As governor, Schafer had worked on protecting grasslands in the Theodore Roosevelt National Park in North Dakota and grew to love the work of Brett Smith, 53, based in the Baton Rouge, La., area.
Smith had painted "Valley of the Elkhorn," a view of Teddy Roosevelt, standing with a horse, looking over the North Dakota Badlands. "I really liked the lighting that this painter uses," Schafer says. Schafer owns a print of the painting, but learned that a friend, Lowell Baier, of Bethesda, Md., president emeritus of the Boone and Crockett Club, owned the original. Schafer asked Baier if he could hang the painting in his USDA office during his tenure, and it was done.
When the portraiture issue came up, Schafer thought of Smith.
Smith, who isn't known for portraits, accepted the commission as an artistic challenge. The two decided the painting would be in context with other secretaries -- usually in a suit, but it would be a "painting instead of a photo."
A committee at USDA had to approve the artist and the subject matter.

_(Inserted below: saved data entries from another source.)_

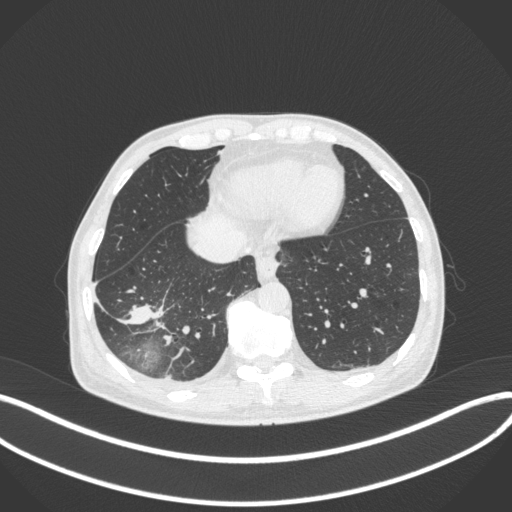
Chest CT, one axial slice. Slice 97 of 385 in the series (ordered by position). Reconstruction kernel B31f. Lung window (W 1500 / L -600 HU). 1 mm slice thickness. 512 × 512 image matrix. Male patient, age 64 years. From the clinical record (not read from this slice): clinical TNM (as recorded): T3 N0 M0; histopathological grade: G2-3.
Structures marked on this image (bounding box drawn by a radiologist):
- lung tumour (recorded histology: adenocarcinoma): bounding box [x1, y1, x2, y2] px = [114, 294, 170, 335]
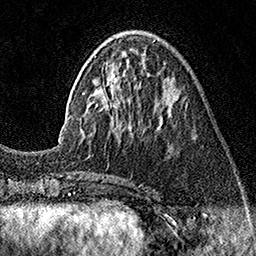
Breast MRI (dynamic contrast-enhanced), one axial slice. Position 52 of 160 along the scan axis. Cropped to one breast. Dynamic contrast-enhanced series, time point 2 of 7 at this slice position (early post-contrast). 1.5 T. TE 3.5 ms, TR 7.2 ms. 256 × 256 image matrix, field of view 165 × 165 mm. Female patient.
Annotated regions visible in this slice (semi-automatic segmentation, software-assisted and operator-edited):
- enhancing-tissue mask used for the functional tumour volume (all voxels passing the contrast-enhancement thresholds inside the analysis volume; usually the tumour): bounding box <58,39,175,152> (left, top, right, bottom; pixels)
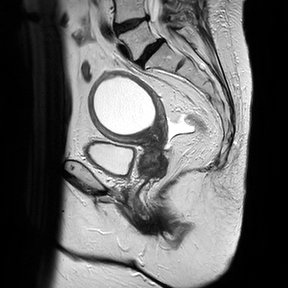
Pelvic MRI for cervical cancer, one sagittal slice; position 14 of 30 along the scan axis; T2-weighted; 1.5 T; TE 100 ms, TR 4816.3 ms; 4 mm slice thickness; 288 × 288 image matrix. Female patient, age 74 years.
Annotated regions visible in this slice (outlined manually by an expert reader):
- cervical tumour: bounding box (x1, y1, x2, y2) in pixels: (87, 69, 169, 180)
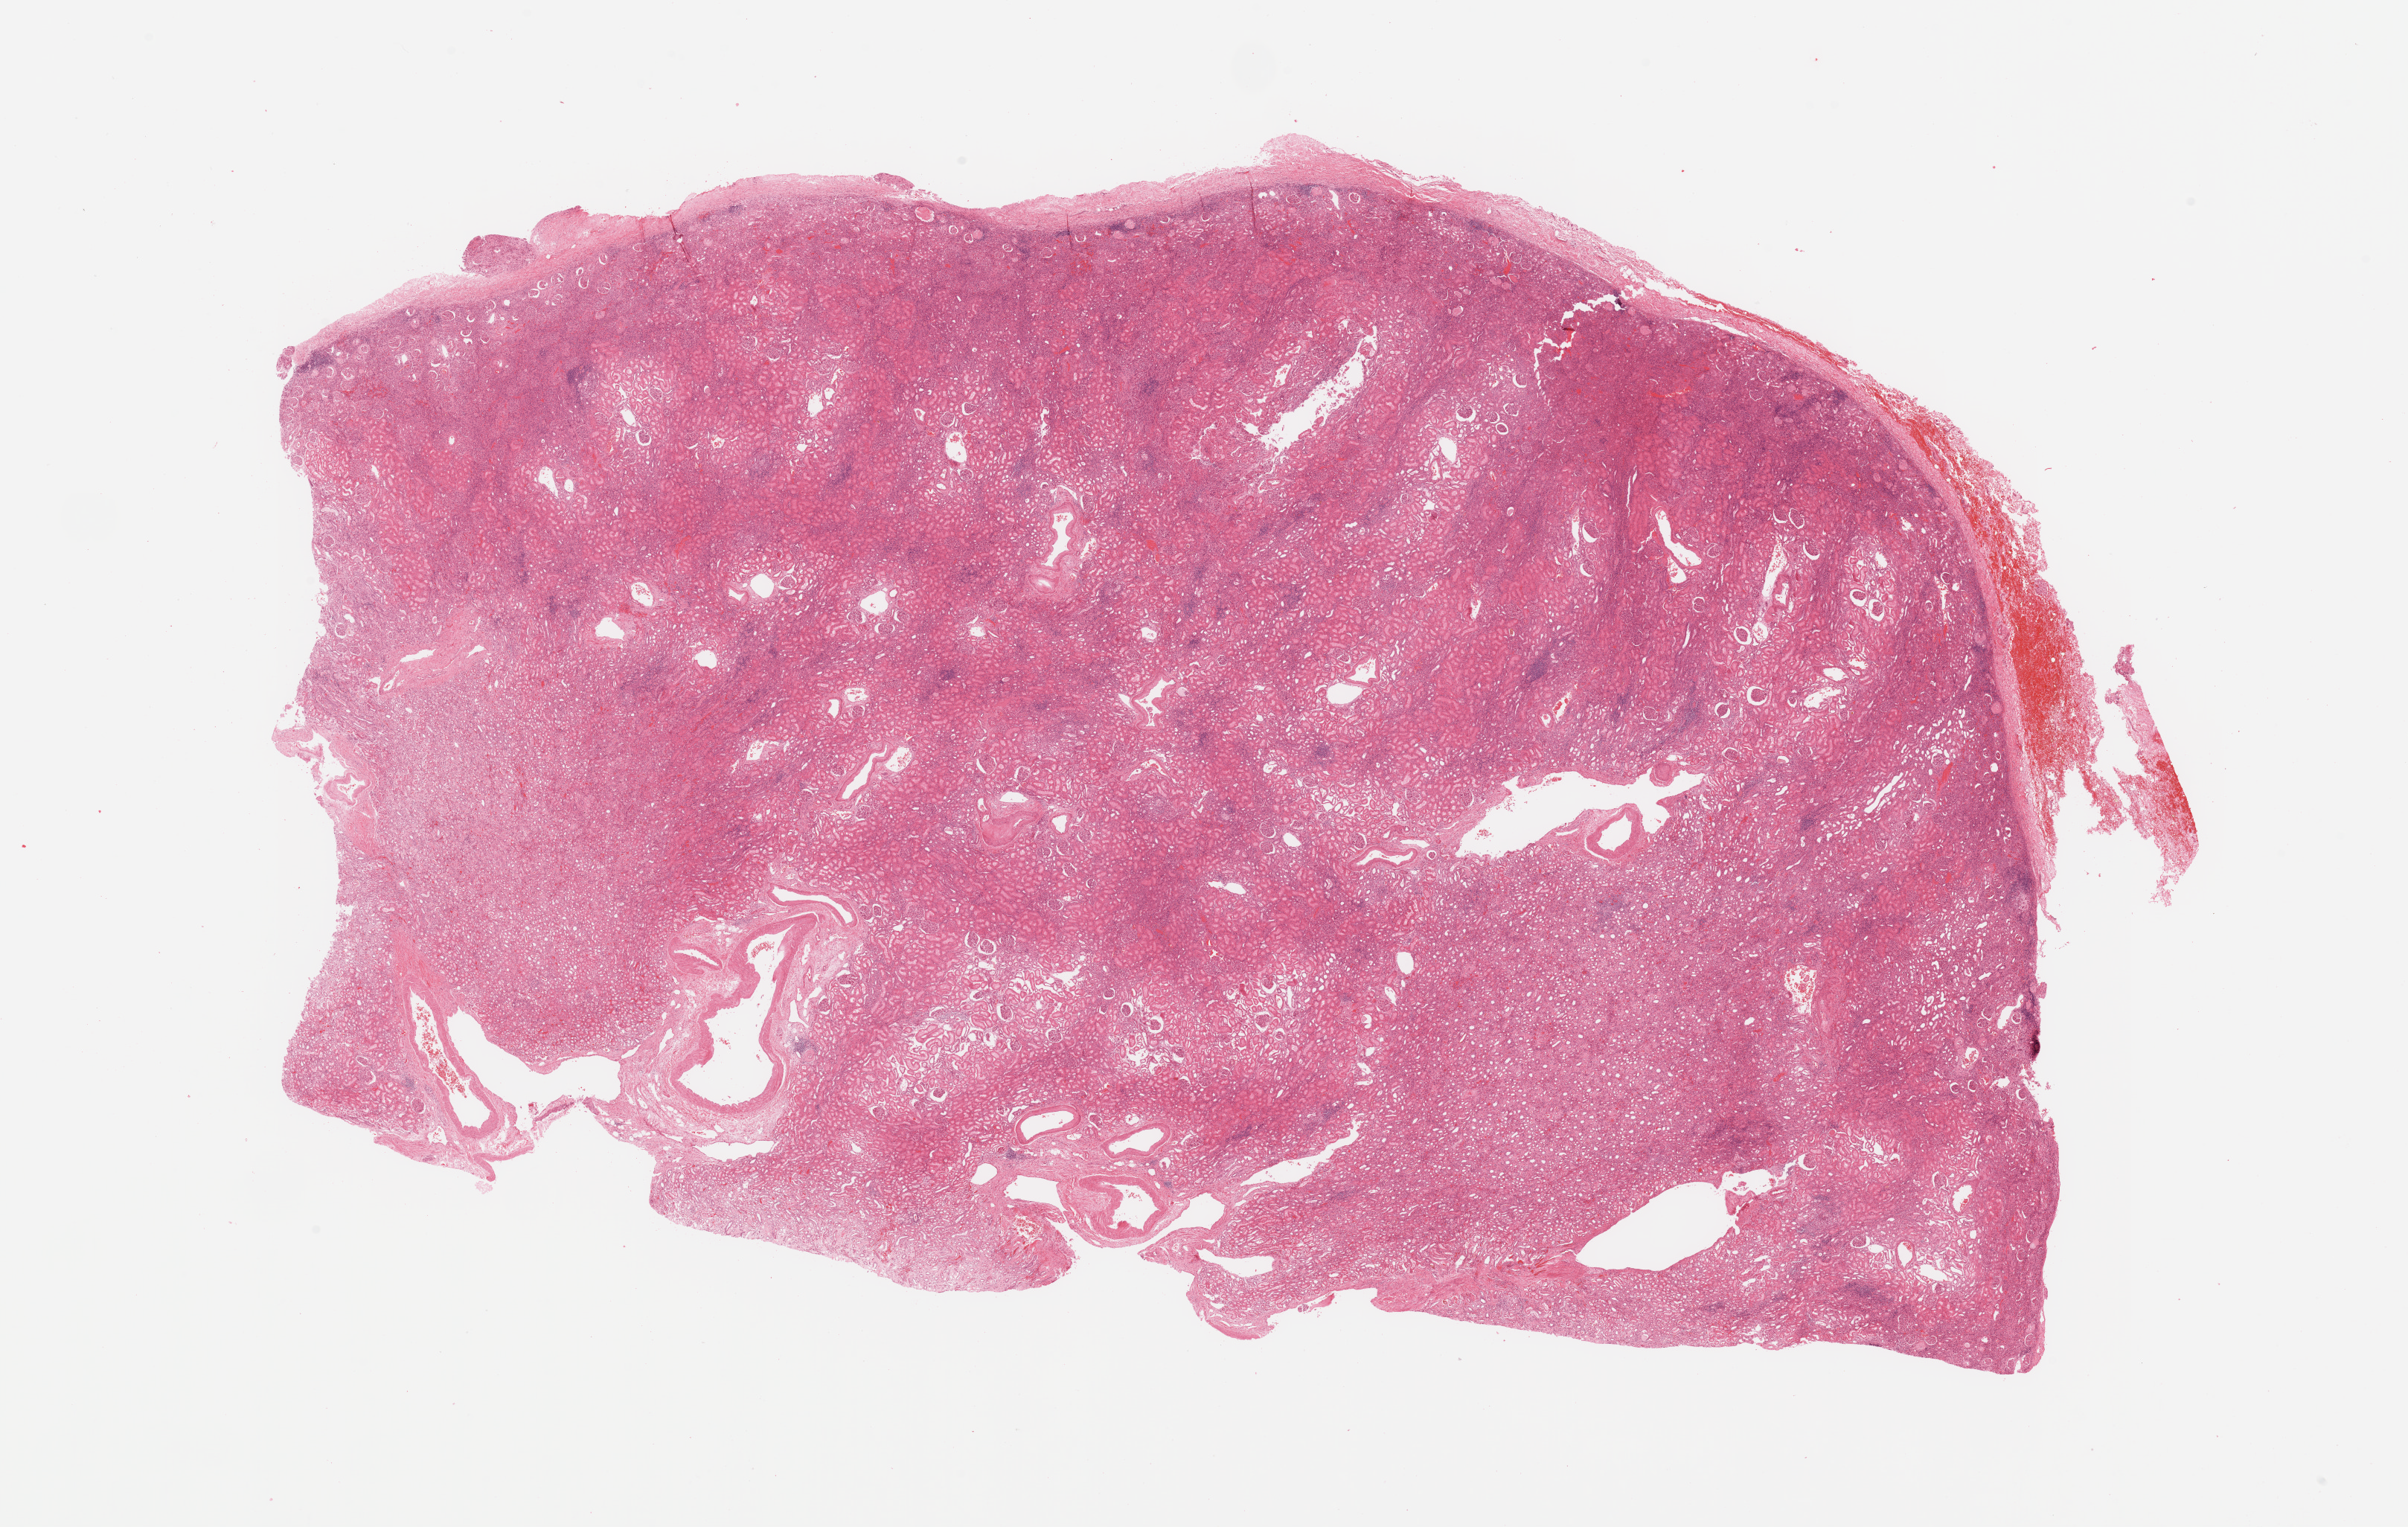
H&E-stained whole-slide image — a low-resolution overview of the entire scanned area, about 25.6 x 16.2 mm (acquisition: 20x scan), normal (non-tumour) tissue sample, sampled site: kidney. Patient: female, age 68 years.
This section: normal (non-tumour) tissue from the same patient. Patient diagnosis: Renal cell carcinoma, NOS.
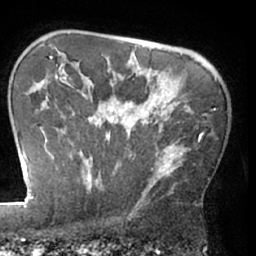
Breast MRI (dynamic contrast-enhanced), one axial slice. Slice 51 of 66 in the series (ordered by position). Cropped to one breast. Dynamic contrast-enhanced series, time point 2 of 7 at this slice position (early post-contrast). 1.5 T. TE 3 ms, TR 6.2 ms. 2.4 mm slice thickness. 256 × 256 image matrix, field of view 170 × 170 mm. Female patient.
Annotated regions visible in this slice (semi-automatic segmentation, software-assisted and operator-edited):
- enhancing-tissue mask used for the functional tumour volume (all voxels passing the contrast-enhancement thresholds inside the analysis volume; usually the tumour): bounding box <63,90,212,204> (left, top, right, bottom; pixels)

Ed and his wife, Nancy, sent photos of Schafer from various settings. There were initial charcoal sketches, and eventually a painting. After minor tweaks, to capture Schafer's optimistic countenance, the painting was delivered. In the painting, Schafer is in a suit, standing at his desk in Washington, D.C., with Smith's "Valley of the Elkhorn" painting in the background.
The portrait is crated at USDA, and awaiting its unveiling at some future point, Schafer says. It's big, perhaps three feet tall, Schafer says.
Bergland didn't return phone messages left at his Roseau, Minn., home.